>>>>>

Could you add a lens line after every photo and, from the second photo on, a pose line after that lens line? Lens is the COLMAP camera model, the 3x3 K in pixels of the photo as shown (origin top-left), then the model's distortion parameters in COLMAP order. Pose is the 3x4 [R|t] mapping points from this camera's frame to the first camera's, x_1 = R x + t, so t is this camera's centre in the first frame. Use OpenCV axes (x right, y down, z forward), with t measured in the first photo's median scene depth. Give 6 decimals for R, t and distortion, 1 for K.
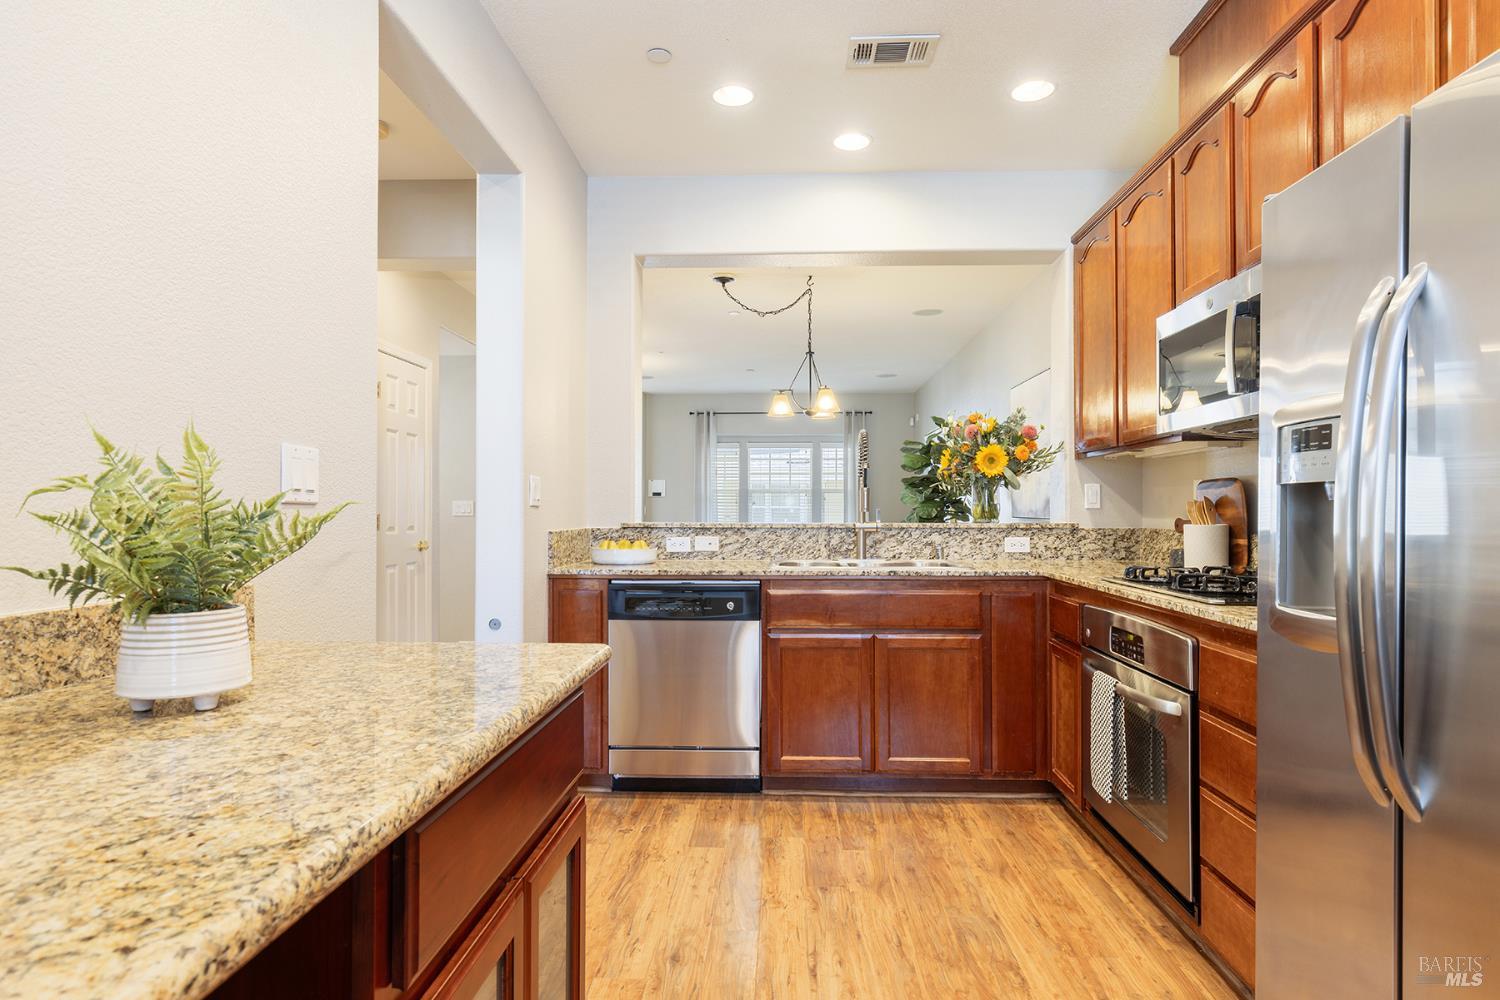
lens RADIAL K [[824.9, 0, 758.3], [0, 824.9, 503.7], [0, 0, 1]] dist [-0.001512, -0.000192]
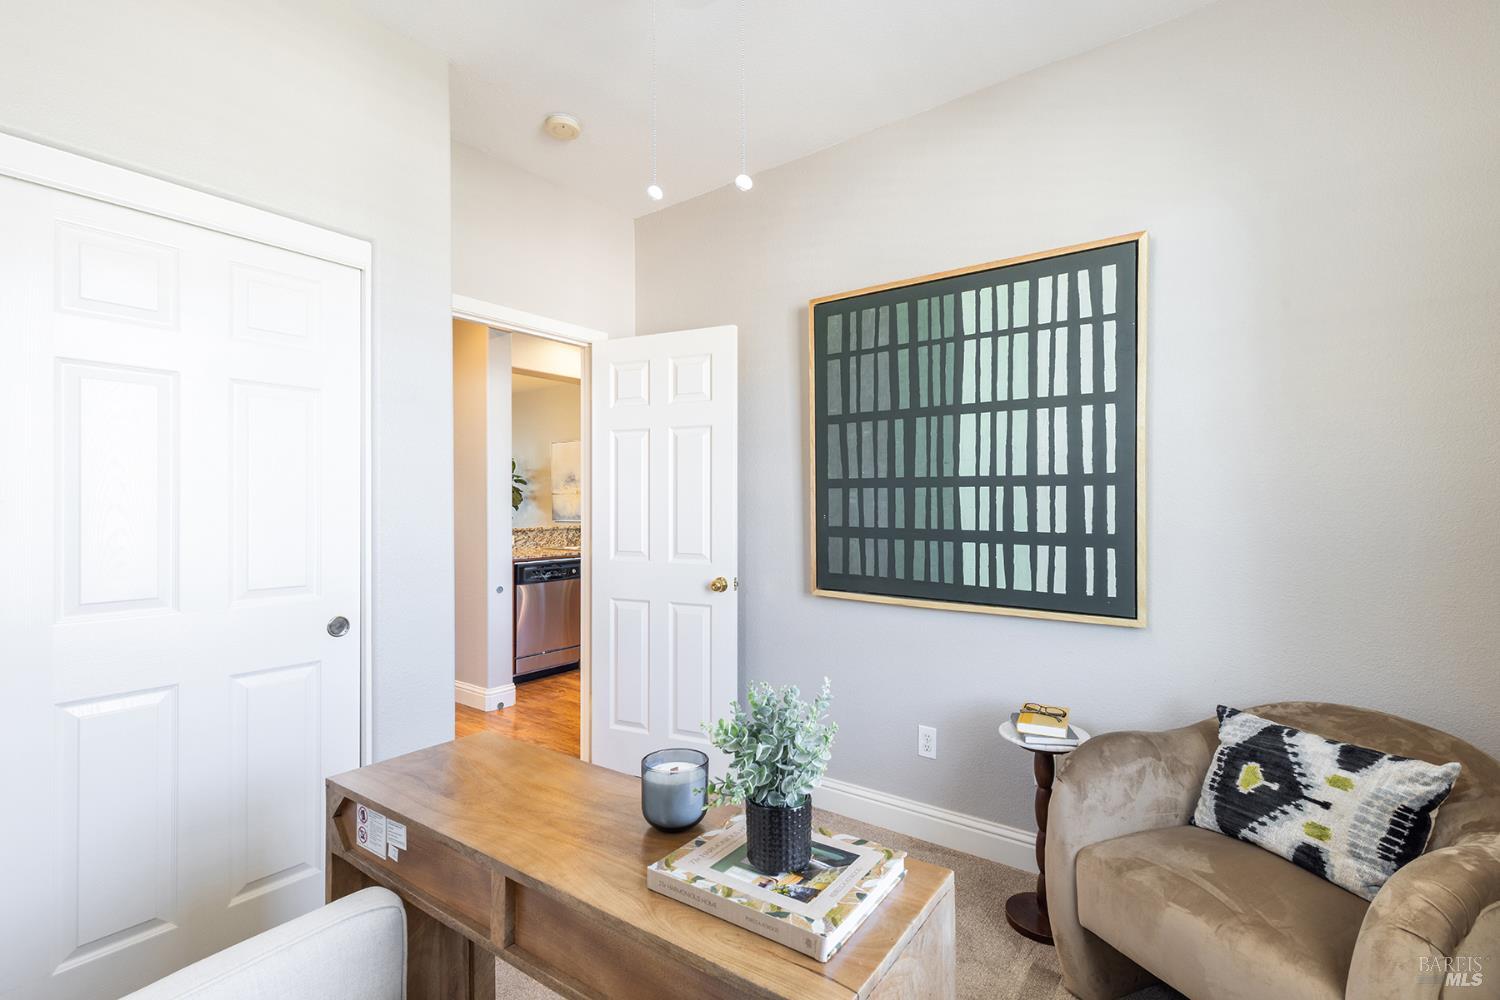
lens RADIAL K [[674.5, 0, 754.3], [0, 674.5, 504.4], [0, 0, 1]] dist [0.001017, -0.000883]
pose [[0.569699, -0.001696, 0.821852, -1.063945], [-0.002400, 0.999990, 0.003727, -0.036094], [-0.821850, -0.004096, 0.569689, -0.222671]]
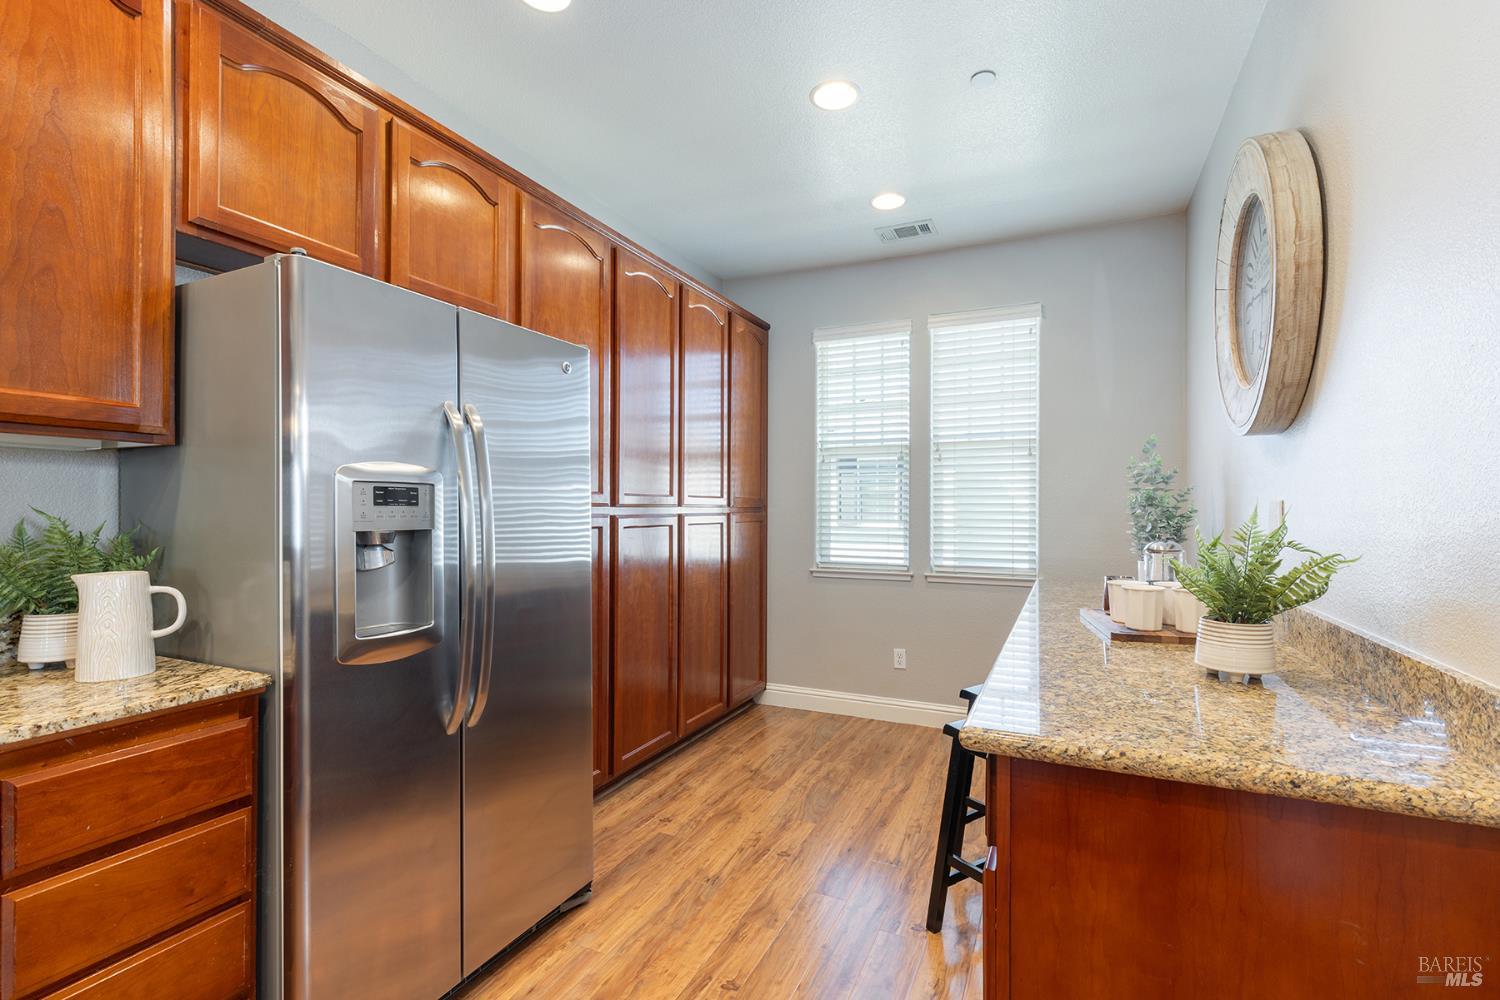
lens RADIAL K [[674.5, 0, 741.0], [0, 674.5, 504.7], [0, 0, 1]] dist [0.001017, -0.000883]
pose [[-0.922230, -0.000510, 0.386640, -0.099642], [-0.005427, 0.999918, -0.011626, -0.024502], [-0.386603, -0.012820, -0.922157, 0.768113]]
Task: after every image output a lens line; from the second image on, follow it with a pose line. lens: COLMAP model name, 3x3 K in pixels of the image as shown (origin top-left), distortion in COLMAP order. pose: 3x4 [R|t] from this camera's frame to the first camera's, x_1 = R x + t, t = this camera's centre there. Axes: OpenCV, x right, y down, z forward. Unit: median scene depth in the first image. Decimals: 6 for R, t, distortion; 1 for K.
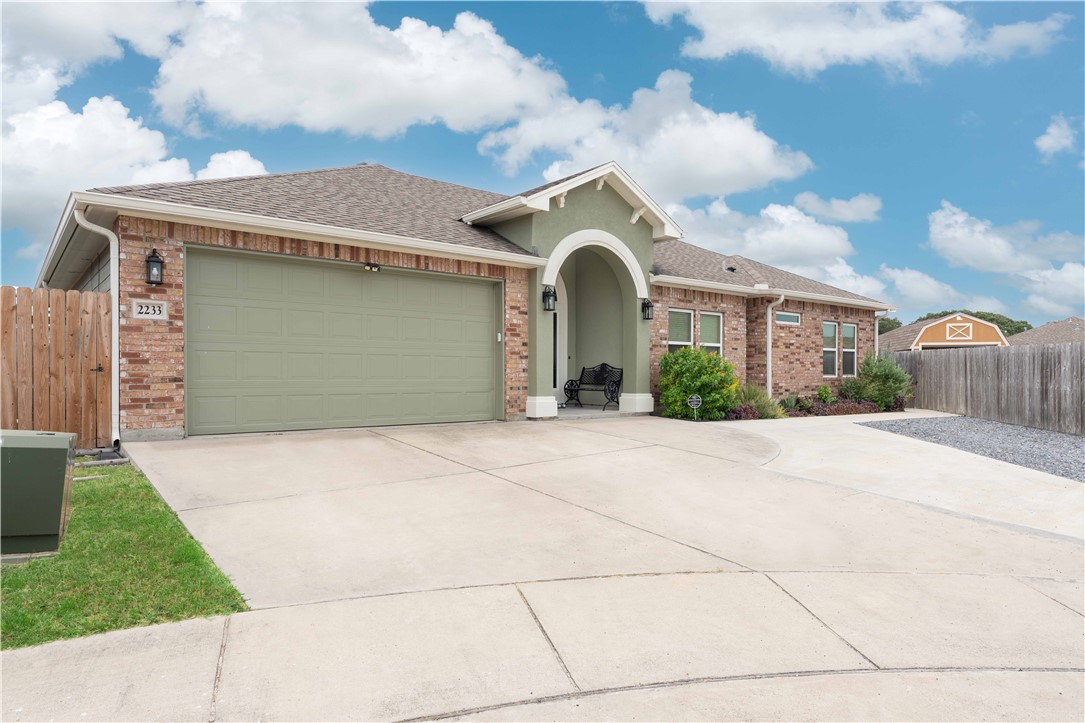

<<<<<

▸ WORK ITEM: Please restate the data word for word, leaving out any picture it holds.

▸ ANSWER SECTION:
Could you add a lens line after every photo and, from the second photo on, a pose line after that lens line? Lens is the COLMAP camera model, the 3x3 K in pixels of the photo as shown (origin top-left), then the model's distortion parameters in COLMAP order. Pose is the 3x4 [R|t] mapping points from this camera's frame to the first camera's, x_1 = R x + t, so t is this camera's centre in the first frame. Use OpenCV axes (x right, y down, z forward), with t measured in the first photo's median scene depth. Give 6 decimals for R, t and distortion, 1 for K.
lens RADIAL K [[824.9, 0, 758.3], [0, 824.9, 503.7], [0, 0, 1]] dist [-0.001512, -0.000192]
lens RADIAL K [[674.5, 0, 754.3], [0, 674.5, 504.4], [0, 0, 1]] dist [0.001017, -0.000883]
pose [[0.569699, -0.001696, 0.821852, -1.063945], [-0.002400, 0.999990, 0.003727, -0.036094], [-0.821850, -0.004096, 0.569689, -0.222671]]
lens RADIAL K [[674.5, 0, 741.0], [0, 674.5, 504.7], [0, 0, 1]] dist [0.001017, -0.000883]
pose [[-0.922230, -0.000510, 0.386640, -0.099642], [-0.005427, 0.999918, -0.011626, -0.024502], [-0.386603, -0.012820, -0.922157, 0.768113]]
Task: after every image output a lens line; from the second image on, follow it with a pose line. lens: COLMAP model name, 3x3 K in pixels of the image as shown (origin top-left), distortion in COLMAP order. pose: 3x4 [R|t] from this camera's frame to the first camera's, x_1 = R x + t, t = this camera's centre there. Axes: OpenCV, x right, y down, z forward. Unit: median scene depth in the first image. Decimals: 6 for R, t, distortion; 1 for K.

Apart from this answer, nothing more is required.